Slim hocha lentement la tête. Il se représentait tout autant une image d’Emma que de Ted. Le romantique refoulé, enfermé dans une vie basée sur l’argent, avec une femme matérialiste, un simple trophée collé à son bras, se languissant du bon vieux temps, de la poésie, de la liberté et peut-être des plages et de ses vieilles amours.

« Ted parle-t-il souvent de l’ancien temps ? Je veux dire, d’avant votre mariage ?

— Il le faisait parfois, reconnut Emma en haussant les épaules. Mais, je n’ai jamais voulu entendre parler de vieilles amantes ou autre. Il parlait de son enfance de temps en temps. De moins en moins au fil des années. En bref, aucun mariage ne reste tel qu’il était, n’est-ce pas ? Les gens ne parlent plus comme avant. Ça n’a pas été le cas pour vous ?

— Moi ?

— Vous m’avez dit que vous avez été marié, n’est-ce pas ? »

Parfois, s’il se présentait comme une victime les gens s’ouvraient. Emma devait ressentir une certaine complicité avant qu’il puisse poser les questions suivantes, les questions difficiles.

« Neuf ans, dit-il. Nous nous sommes rencontrés lorsque j’étais en congé de convalescence après la première guerre du Golfe. J’étais à la caserne la plupart du temps pendant notre mariage. Charlotte m’a rejoint sur les deux premières bases, lorsque j’étais en poste en Allemagne. Mais elle n’a pas aimé l’Égypte. Ni le Yémen, plus tard. Elle préférait rester en Angleterre et “garder la maison”, comme elle le disait. »

Emma posa une main sur son genou. « En réalité, elle prenait le contrôle de vos finances et emmenait d’autres hommes dans votre lit ? »

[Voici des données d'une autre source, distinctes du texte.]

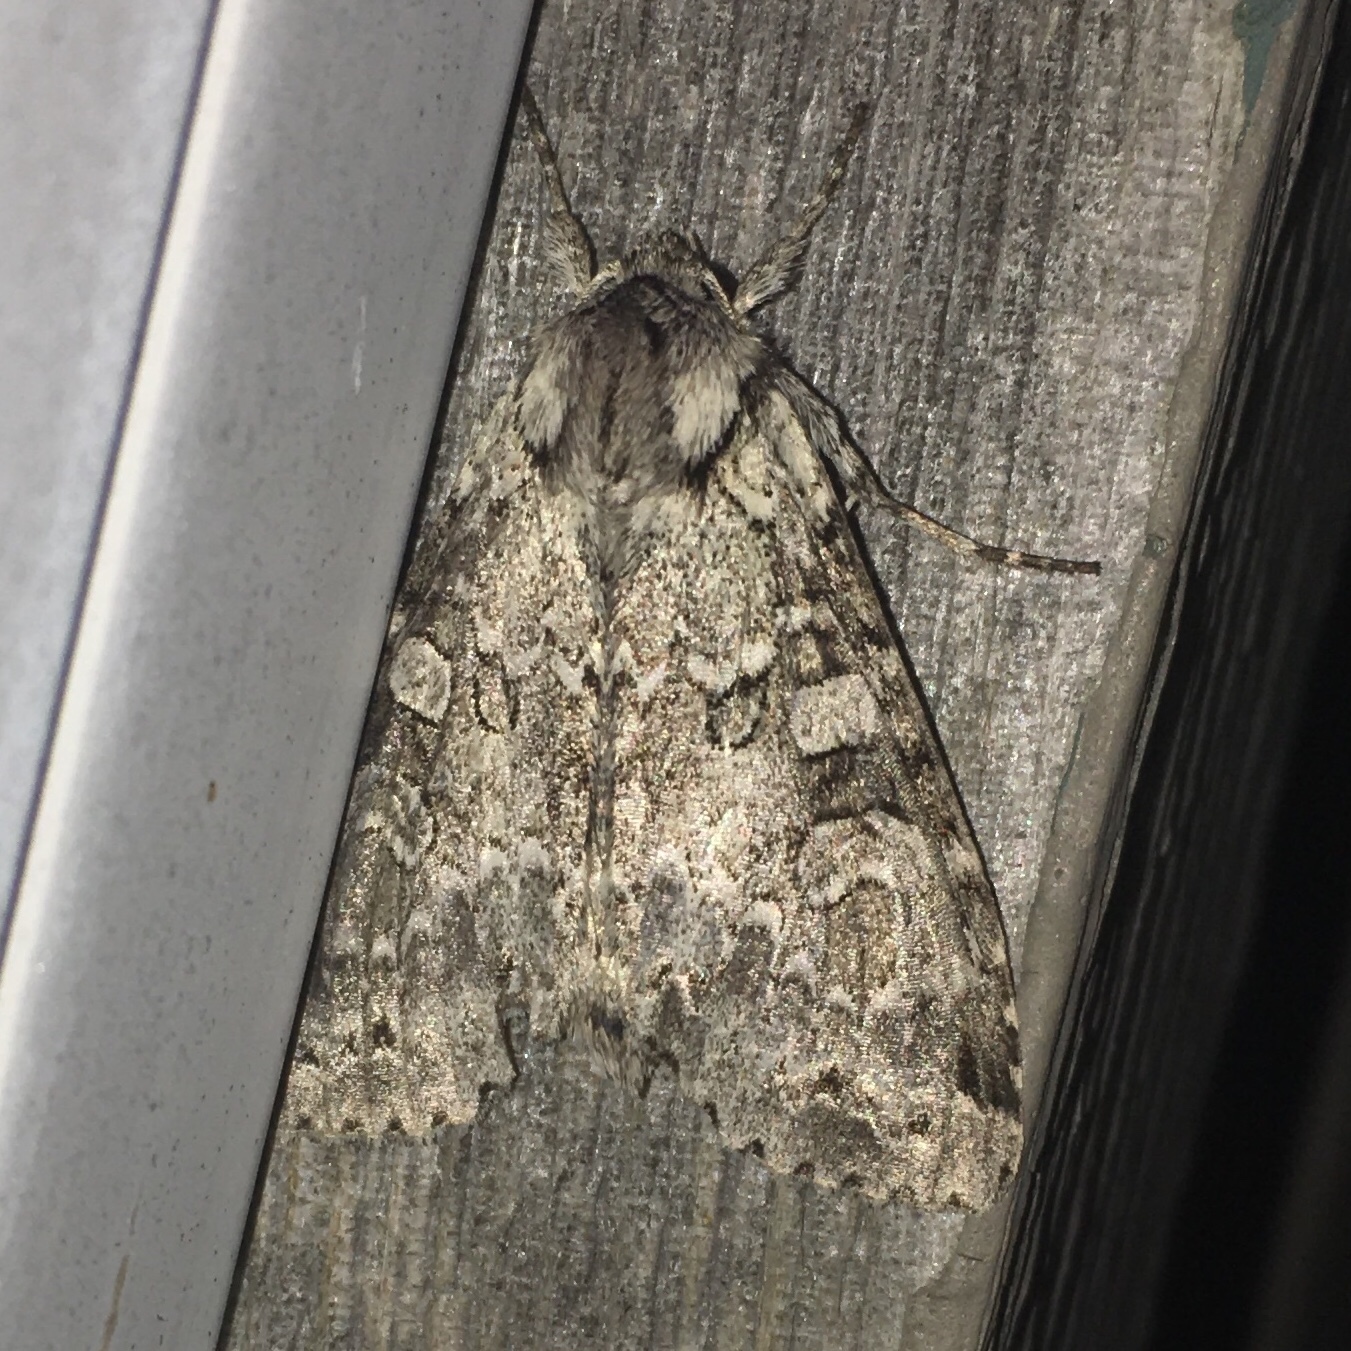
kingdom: Animalia
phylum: Arthropoda
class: Insecta
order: Lepidoptera
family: Noctuidae
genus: Polia
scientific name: Polia imbrifera
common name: Cloudy arches moth
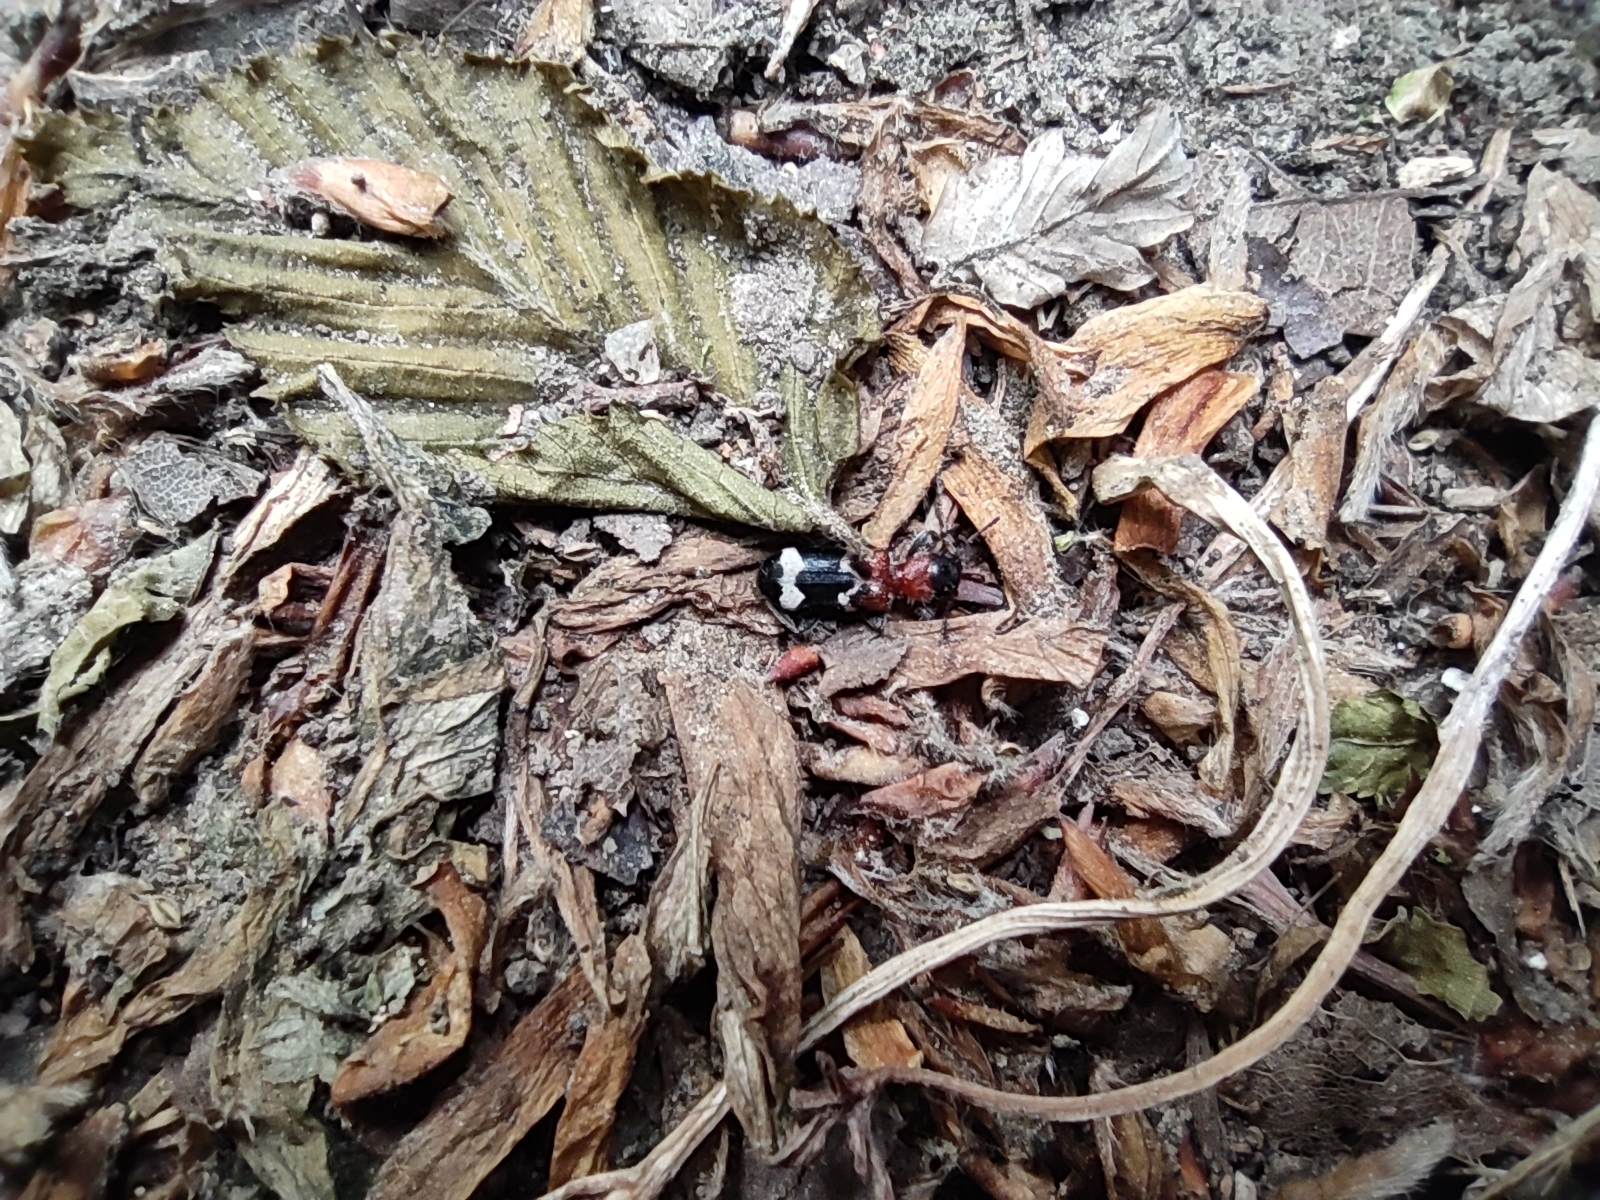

Si le choix des mots lui avait appartenu, Slim, qui regardait évidemment beaucoup moins de feuilletons qu’Emma, l’aurait formulé différemment, mais elle n’avait pas tout à fait tort.

« Ça résume assez bien la situation, dit-il. Elle était assez heureuse. Et puis, après une petite blessure pendant une chasse aux pirates dans le golfe Persique, on m’a transféré aux renseignements militaires au Royaume-Uni. À partir de là, je pouvais rentrer à la maison le week-end. Il lui fallut un mois avant de partir en courant.

— Avec le boucher ?

— Est-ce que je vous ai déjà parlé de ça ? s’étonna Slim en souriant. Oui, avec le boucher. Monsieur Staples. Je n’avais jamais entendu son prénom. Je ne l’ai su que plus tard. Elle avait flirté avec un collègue qui devait déménager à Sheffield. J’ai fait le rapprochement et je me suis fait avoir.

— Pauvre de vous. » Emma lui tapota le genou, puis appliqua une légère pression sur sa cuisse. Slim essaya de l’ignorer.

« On n’y peut rien. L’armée ne me manque pas le moins du monde. La vie est tellement plus intéressante depuis que je suis un détective privé qui survit de salaire en salaire.

— Eh bien, je suis contente, dit Emma, sans relever la forte dose de sarcasme de Slim.

— Ça a empiré », continua Slim. Il assénait le coup fatal pour sceller pour toujours une amitié par compassion. « Elle a tiré quelques ficelles juridiques pendant que j’étais en service. Elle a demandé le divorce et j’ai découvert que la maison que je payais avait changé de propriétaire, seul son nom apparaissait sur les documents. Elle l’a revendiquée comme une propriété préexistante qu’elle possédait avant notre mariage. Elle avait demandé à quelqu’un de modifier quelques dates sur des documents juridiques et j’ai tout perdu. Oh, et elle était enceinte. Ce détail lui a valu une clémence supplémentaire. Alors qu’elle avait avorté notre premier enfant lorsque j’étais en service actif. Elle ne voulait pas que le bébé grandisse sans père.

— Le deuxième bébé était le vôtre ?

— Alors là non, ricana Slim. Je ne m’approchais plus d’elle depuis des années. Je suppose qu’il appartenait au boucher, comme le reste de ma vie à l’époque.